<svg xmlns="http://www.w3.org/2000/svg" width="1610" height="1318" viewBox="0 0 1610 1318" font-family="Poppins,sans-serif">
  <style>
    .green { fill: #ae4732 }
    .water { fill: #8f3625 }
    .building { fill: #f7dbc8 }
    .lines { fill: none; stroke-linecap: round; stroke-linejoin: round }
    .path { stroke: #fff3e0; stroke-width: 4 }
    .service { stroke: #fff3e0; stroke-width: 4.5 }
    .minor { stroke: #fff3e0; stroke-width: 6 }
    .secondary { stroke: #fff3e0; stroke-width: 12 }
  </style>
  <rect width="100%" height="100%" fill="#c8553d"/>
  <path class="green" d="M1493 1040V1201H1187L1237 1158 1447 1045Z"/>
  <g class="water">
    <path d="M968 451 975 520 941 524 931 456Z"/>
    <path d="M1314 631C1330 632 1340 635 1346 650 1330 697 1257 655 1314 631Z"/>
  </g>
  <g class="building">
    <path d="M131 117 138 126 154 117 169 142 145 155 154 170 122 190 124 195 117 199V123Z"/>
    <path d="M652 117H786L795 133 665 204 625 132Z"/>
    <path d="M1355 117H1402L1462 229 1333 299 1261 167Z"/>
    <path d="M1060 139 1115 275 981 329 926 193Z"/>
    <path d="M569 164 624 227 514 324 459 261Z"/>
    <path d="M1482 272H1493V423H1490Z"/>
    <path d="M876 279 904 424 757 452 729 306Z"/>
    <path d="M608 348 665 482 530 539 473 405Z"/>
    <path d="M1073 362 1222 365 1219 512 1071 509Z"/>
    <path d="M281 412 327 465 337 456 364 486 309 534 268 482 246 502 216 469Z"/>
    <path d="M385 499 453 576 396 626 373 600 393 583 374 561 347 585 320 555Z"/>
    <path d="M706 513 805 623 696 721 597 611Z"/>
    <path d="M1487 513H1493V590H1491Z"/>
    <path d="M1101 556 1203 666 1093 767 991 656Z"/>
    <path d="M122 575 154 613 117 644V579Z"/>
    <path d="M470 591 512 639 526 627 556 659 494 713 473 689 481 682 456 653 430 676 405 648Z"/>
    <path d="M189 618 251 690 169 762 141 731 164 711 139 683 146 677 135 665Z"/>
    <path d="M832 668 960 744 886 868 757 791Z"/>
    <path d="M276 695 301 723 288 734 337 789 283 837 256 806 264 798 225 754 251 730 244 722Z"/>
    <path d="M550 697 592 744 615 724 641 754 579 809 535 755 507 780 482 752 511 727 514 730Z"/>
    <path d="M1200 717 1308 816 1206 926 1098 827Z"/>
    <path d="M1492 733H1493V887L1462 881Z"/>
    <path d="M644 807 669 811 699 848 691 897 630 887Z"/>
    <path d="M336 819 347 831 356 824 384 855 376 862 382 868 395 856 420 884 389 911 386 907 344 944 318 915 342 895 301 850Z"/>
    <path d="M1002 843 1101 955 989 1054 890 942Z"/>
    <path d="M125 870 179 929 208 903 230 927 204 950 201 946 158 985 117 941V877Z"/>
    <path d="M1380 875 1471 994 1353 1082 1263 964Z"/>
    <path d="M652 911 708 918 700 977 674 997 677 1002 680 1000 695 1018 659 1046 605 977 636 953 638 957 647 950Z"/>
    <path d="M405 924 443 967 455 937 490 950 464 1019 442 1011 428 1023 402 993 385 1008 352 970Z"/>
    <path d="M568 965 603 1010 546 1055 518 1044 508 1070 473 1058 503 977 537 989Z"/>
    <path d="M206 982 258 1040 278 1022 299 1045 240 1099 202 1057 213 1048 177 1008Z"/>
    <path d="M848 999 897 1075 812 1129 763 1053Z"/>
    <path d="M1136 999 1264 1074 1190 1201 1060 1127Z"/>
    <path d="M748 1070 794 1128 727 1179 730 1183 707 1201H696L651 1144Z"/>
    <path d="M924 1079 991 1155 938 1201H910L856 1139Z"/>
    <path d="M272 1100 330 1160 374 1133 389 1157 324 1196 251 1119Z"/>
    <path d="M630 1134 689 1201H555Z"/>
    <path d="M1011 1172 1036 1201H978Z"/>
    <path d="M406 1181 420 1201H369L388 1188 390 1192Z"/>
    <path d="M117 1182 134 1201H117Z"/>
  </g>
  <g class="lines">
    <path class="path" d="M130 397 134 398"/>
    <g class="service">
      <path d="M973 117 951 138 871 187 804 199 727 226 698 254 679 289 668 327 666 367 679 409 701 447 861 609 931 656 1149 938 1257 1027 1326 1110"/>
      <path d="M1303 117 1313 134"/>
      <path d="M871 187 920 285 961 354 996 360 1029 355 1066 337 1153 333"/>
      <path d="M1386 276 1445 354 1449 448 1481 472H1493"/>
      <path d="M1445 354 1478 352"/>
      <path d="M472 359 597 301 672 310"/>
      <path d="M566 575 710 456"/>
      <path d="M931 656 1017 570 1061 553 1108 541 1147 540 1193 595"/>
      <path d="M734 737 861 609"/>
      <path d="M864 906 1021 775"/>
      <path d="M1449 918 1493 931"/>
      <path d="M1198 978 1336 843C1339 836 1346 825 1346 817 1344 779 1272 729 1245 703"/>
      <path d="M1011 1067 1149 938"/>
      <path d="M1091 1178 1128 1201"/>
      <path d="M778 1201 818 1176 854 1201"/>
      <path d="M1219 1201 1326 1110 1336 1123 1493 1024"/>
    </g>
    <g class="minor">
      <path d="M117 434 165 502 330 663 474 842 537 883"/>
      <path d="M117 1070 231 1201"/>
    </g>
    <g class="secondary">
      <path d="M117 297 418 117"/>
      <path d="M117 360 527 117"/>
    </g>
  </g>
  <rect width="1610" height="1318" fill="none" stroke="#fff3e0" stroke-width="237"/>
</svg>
___
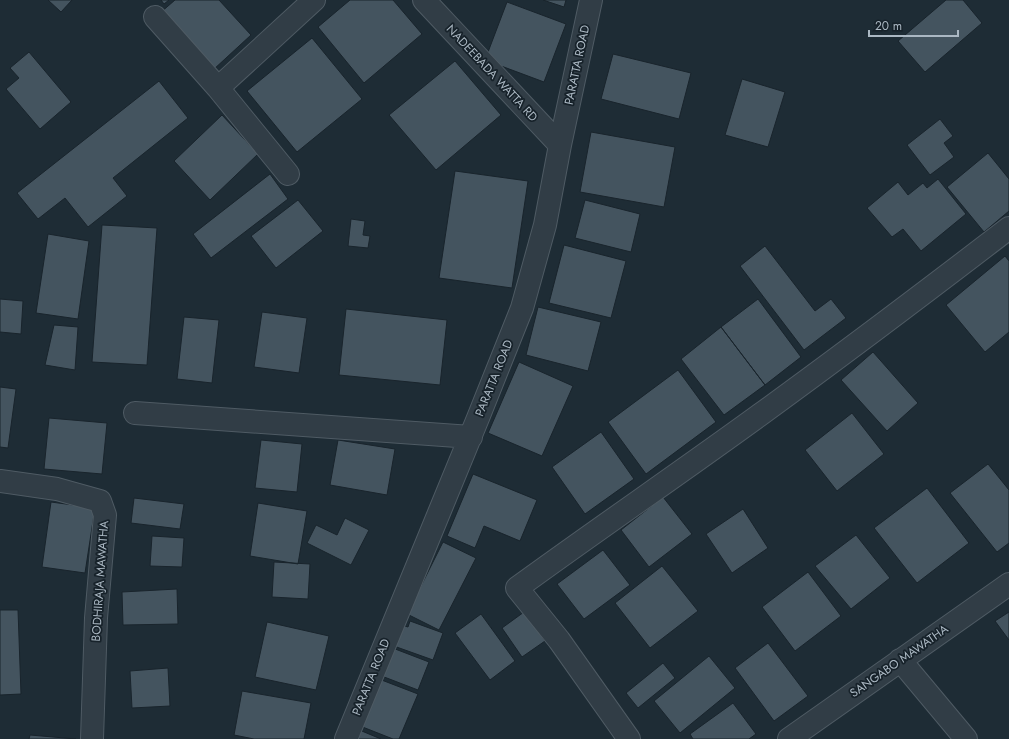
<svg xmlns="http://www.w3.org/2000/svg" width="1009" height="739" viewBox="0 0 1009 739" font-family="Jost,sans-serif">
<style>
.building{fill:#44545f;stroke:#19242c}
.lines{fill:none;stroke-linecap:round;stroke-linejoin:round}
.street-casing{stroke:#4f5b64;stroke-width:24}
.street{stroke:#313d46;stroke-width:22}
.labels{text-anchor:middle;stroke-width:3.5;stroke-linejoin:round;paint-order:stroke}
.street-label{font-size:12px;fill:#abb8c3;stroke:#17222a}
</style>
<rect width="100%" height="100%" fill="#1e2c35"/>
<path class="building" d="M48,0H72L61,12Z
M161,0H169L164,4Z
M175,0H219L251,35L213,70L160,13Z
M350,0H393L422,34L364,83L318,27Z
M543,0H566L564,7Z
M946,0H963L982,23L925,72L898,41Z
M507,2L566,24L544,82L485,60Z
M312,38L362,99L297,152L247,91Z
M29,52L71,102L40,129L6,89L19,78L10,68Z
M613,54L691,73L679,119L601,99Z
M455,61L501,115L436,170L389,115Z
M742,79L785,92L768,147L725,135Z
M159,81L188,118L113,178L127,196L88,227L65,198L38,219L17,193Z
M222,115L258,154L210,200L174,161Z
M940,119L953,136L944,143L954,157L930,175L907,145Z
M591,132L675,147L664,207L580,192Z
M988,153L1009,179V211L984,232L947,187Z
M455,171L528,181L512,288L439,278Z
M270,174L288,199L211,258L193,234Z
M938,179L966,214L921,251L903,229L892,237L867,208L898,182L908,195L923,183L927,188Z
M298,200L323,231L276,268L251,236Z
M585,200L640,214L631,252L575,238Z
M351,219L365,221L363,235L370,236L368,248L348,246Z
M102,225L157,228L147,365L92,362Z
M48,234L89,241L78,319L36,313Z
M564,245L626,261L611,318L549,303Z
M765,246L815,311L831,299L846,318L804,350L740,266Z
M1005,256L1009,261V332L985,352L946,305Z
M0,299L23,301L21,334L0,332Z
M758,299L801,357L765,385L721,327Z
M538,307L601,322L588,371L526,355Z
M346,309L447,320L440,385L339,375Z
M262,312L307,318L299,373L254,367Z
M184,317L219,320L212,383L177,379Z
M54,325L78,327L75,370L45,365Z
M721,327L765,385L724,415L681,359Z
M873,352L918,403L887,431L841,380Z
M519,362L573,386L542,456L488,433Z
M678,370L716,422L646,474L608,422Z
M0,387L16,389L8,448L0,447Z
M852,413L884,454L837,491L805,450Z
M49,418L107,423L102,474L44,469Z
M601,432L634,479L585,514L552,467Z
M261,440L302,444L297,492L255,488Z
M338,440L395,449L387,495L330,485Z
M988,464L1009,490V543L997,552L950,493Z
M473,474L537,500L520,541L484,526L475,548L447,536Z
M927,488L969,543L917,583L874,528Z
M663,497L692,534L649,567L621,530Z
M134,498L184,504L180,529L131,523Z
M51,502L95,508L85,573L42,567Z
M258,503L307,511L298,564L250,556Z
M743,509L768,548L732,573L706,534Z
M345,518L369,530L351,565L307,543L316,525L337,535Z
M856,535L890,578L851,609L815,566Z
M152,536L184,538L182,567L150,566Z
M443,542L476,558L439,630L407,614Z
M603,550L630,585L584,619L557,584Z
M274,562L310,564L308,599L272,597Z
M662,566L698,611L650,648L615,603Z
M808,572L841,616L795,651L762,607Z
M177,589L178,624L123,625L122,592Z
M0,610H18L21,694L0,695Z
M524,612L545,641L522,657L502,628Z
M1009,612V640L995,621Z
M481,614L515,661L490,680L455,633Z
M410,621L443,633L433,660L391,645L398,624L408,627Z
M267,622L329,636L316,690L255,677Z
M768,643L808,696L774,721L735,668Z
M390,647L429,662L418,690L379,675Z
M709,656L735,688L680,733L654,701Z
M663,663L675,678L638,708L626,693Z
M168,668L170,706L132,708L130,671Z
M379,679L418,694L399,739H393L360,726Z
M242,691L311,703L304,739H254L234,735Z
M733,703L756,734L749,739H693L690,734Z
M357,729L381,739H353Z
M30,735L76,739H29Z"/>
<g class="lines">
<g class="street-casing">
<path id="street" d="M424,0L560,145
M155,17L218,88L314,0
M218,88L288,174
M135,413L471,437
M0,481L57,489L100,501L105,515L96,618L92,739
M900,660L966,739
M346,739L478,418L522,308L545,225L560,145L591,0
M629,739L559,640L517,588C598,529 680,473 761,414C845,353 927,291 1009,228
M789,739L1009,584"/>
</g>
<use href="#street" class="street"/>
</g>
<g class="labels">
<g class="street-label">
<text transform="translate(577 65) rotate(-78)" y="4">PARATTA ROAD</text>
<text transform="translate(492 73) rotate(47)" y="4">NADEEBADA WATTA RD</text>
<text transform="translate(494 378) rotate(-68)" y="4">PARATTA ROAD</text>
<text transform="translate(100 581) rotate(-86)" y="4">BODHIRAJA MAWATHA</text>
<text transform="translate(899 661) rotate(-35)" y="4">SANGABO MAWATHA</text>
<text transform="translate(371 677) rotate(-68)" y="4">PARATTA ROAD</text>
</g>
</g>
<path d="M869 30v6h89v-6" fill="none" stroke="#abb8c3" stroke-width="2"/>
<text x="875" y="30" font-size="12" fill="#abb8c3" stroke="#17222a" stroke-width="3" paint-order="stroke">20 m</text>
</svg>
___
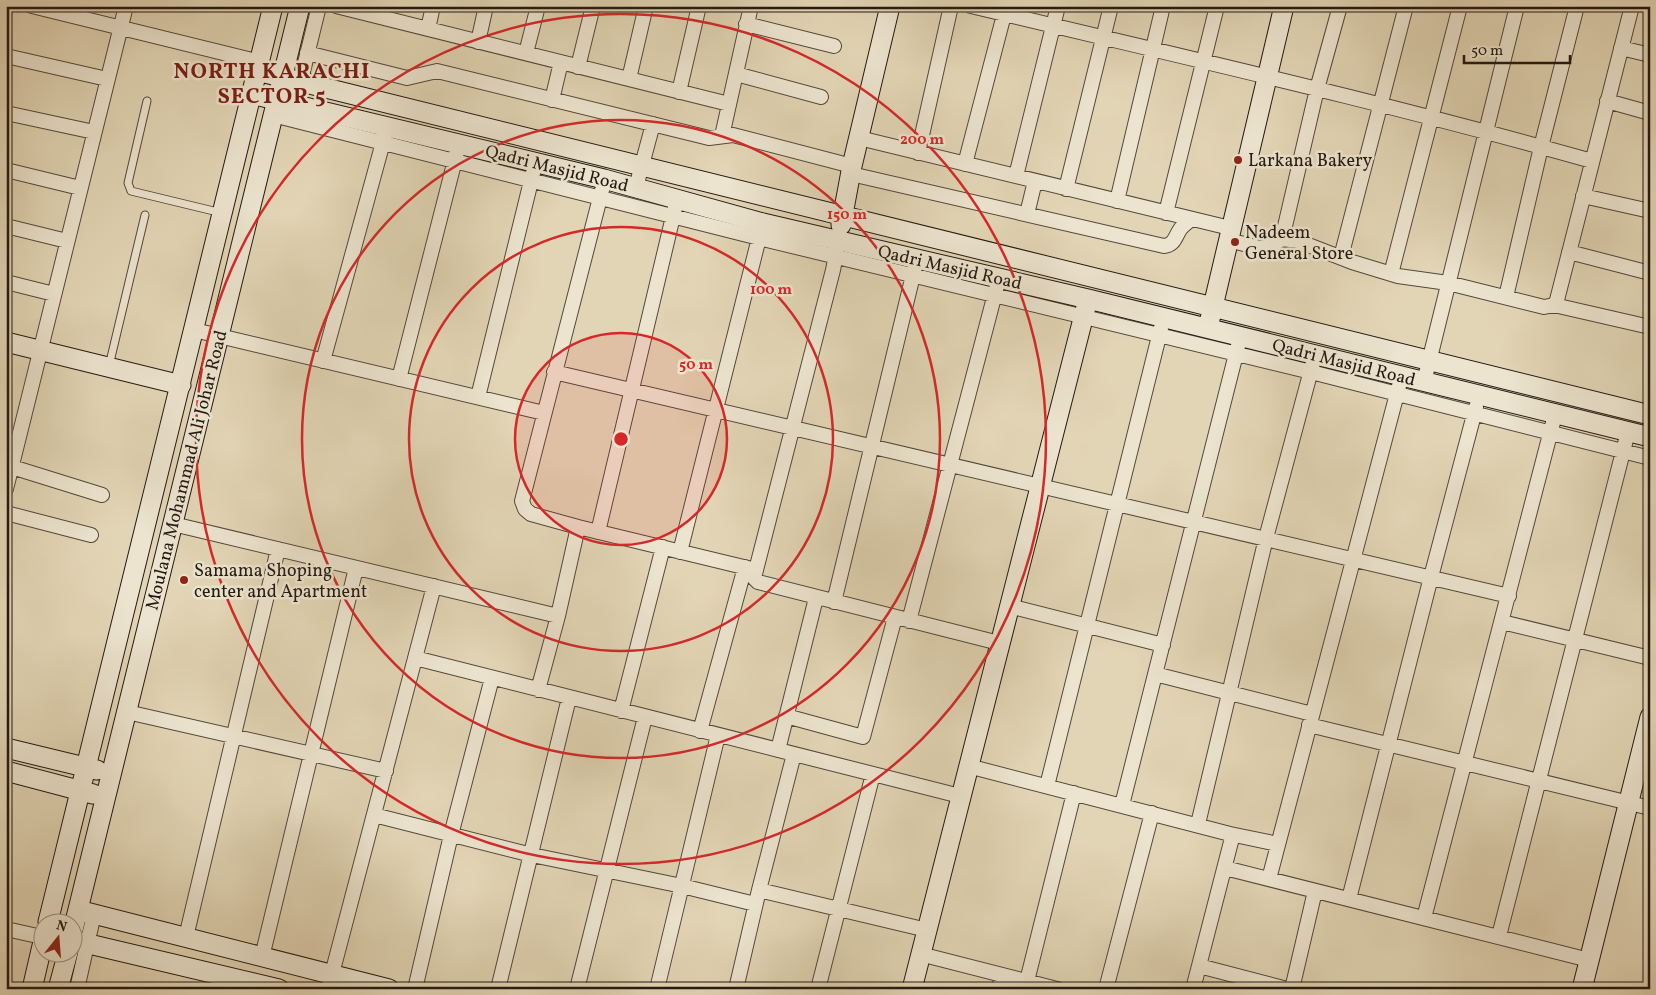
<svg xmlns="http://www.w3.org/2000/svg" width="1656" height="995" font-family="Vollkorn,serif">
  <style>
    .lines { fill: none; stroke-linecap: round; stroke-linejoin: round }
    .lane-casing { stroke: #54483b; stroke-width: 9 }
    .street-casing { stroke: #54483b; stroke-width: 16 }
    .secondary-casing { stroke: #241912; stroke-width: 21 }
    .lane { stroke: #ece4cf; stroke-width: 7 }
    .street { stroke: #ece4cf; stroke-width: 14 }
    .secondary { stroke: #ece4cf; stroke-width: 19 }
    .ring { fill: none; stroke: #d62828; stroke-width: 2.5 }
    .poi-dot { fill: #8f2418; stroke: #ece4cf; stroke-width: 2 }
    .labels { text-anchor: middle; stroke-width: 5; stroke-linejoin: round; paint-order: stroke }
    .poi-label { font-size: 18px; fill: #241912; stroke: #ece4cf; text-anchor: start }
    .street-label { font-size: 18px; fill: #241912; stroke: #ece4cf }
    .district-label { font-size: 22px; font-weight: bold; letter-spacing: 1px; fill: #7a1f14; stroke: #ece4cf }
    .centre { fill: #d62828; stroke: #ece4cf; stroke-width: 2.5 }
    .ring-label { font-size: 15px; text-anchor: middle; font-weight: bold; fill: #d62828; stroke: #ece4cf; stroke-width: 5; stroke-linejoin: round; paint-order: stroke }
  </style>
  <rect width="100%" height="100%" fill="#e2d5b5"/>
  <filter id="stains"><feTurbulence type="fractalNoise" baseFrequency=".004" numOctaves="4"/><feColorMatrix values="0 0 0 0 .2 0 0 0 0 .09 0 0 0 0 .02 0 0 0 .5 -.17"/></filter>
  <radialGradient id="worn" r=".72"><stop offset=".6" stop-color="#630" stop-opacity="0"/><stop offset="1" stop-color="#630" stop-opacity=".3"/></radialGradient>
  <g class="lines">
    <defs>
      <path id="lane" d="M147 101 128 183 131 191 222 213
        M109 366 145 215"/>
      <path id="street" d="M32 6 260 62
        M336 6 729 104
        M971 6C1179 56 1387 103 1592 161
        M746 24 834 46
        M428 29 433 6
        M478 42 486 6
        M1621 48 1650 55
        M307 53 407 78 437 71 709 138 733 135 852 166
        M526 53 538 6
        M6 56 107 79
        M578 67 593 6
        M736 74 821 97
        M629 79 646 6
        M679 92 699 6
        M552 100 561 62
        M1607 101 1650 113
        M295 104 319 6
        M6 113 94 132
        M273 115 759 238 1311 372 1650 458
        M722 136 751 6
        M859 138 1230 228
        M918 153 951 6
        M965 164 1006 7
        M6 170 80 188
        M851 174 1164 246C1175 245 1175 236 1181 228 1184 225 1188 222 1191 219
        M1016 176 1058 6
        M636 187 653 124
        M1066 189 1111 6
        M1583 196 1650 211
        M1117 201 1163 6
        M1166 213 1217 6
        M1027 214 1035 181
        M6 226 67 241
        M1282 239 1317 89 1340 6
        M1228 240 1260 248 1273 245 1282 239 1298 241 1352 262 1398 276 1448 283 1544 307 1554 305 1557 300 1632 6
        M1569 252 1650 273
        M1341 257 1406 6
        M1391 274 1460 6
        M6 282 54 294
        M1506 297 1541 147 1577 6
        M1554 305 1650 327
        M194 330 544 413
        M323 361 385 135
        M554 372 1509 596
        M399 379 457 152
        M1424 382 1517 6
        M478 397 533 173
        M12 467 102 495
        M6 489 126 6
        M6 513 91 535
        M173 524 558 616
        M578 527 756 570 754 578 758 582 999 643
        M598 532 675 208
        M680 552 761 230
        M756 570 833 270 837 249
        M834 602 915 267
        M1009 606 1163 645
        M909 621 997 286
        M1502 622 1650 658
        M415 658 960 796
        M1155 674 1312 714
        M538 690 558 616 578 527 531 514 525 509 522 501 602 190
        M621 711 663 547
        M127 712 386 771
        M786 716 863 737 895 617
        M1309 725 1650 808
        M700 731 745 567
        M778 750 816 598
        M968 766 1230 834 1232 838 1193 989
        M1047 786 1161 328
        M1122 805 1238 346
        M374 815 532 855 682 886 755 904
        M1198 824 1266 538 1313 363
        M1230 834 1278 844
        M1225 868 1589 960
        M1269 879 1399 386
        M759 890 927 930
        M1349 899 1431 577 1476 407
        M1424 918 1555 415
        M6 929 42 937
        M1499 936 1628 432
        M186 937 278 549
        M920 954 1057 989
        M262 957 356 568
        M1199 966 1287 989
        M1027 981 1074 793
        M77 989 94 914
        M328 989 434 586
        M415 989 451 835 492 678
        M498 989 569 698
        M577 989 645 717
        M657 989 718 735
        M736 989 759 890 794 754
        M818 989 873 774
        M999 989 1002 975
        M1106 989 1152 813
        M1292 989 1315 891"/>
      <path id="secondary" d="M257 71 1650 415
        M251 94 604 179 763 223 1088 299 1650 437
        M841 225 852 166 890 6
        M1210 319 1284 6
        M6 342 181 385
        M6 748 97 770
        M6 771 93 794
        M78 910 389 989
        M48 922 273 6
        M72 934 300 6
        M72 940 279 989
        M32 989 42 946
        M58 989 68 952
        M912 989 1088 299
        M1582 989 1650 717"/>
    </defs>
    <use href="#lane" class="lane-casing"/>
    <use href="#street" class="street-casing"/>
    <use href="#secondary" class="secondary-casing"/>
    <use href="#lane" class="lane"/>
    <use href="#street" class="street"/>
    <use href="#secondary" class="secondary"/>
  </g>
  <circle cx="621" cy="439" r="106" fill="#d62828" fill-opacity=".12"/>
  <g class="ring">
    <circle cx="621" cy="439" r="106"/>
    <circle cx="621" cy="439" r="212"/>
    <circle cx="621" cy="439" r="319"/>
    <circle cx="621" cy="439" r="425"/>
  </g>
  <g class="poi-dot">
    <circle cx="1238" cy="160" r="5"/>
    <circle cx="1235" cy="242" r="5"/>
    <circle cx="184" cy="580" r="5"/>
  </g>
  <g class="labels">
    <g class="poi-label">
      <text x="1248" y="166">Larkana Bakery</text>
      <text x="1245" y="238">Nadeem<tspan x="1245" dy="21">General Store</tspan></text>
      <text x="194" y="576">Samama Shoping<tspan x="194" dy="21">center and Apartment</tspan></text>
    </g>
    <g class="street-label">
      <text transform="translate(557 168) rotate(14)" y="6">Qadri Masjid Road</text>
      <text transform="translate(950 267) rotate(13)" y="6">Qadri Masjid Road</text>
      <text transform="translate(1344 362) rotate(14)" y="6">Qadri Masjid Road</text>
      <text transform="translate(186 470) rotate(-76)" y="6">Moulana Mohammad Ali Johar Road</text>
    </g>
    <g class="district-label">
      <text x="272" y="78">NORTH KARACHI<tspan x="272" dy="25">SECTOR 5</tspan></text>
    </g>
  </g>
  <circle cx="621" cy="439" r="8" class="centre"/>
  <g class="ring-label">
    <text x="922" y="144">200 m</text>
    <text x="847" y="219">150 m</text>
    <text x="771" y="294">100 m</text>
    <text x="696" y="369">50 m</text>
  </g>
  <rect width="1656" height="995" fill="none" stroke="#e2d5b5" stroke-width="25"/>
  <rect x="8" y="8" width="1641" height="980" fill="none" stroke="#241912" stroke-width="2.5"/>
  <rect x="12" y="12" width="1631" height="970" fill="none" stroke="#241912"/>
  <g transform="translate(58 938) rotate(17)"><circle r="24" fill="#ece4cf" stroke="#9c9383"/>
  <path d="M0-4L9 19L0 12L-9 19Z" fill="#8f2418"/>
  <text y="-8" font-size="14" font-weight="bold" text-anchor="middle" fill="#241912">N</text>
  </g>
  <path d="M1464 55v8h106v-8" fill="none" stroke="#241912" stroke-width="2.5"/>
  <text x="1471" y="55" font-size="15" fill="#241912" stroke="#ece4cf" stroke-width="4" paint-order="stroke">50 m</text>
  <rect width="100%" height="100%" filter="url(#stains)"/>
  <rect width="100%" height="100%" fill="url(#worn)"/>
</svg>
___
Exercise instructions:
Copy each line of the records that contains the word "casing".

Response below:
.street-casing{stroke:#4f5b64;stroke-width:24}
<g class="street-casing">
    .lane-casing { stroke: #54483b; stroke-width: 9 }
    .street-casing { stroke: #54483b; stroke-width: 16 }
    .secondary-casing { stroke: #241912; stroke-width: 21 }
    <use href="#lane" class="lane-casing"/>
    <use href="#street" class="street-casing"/>
    <use href="#secondary" class="secondary-casing"/>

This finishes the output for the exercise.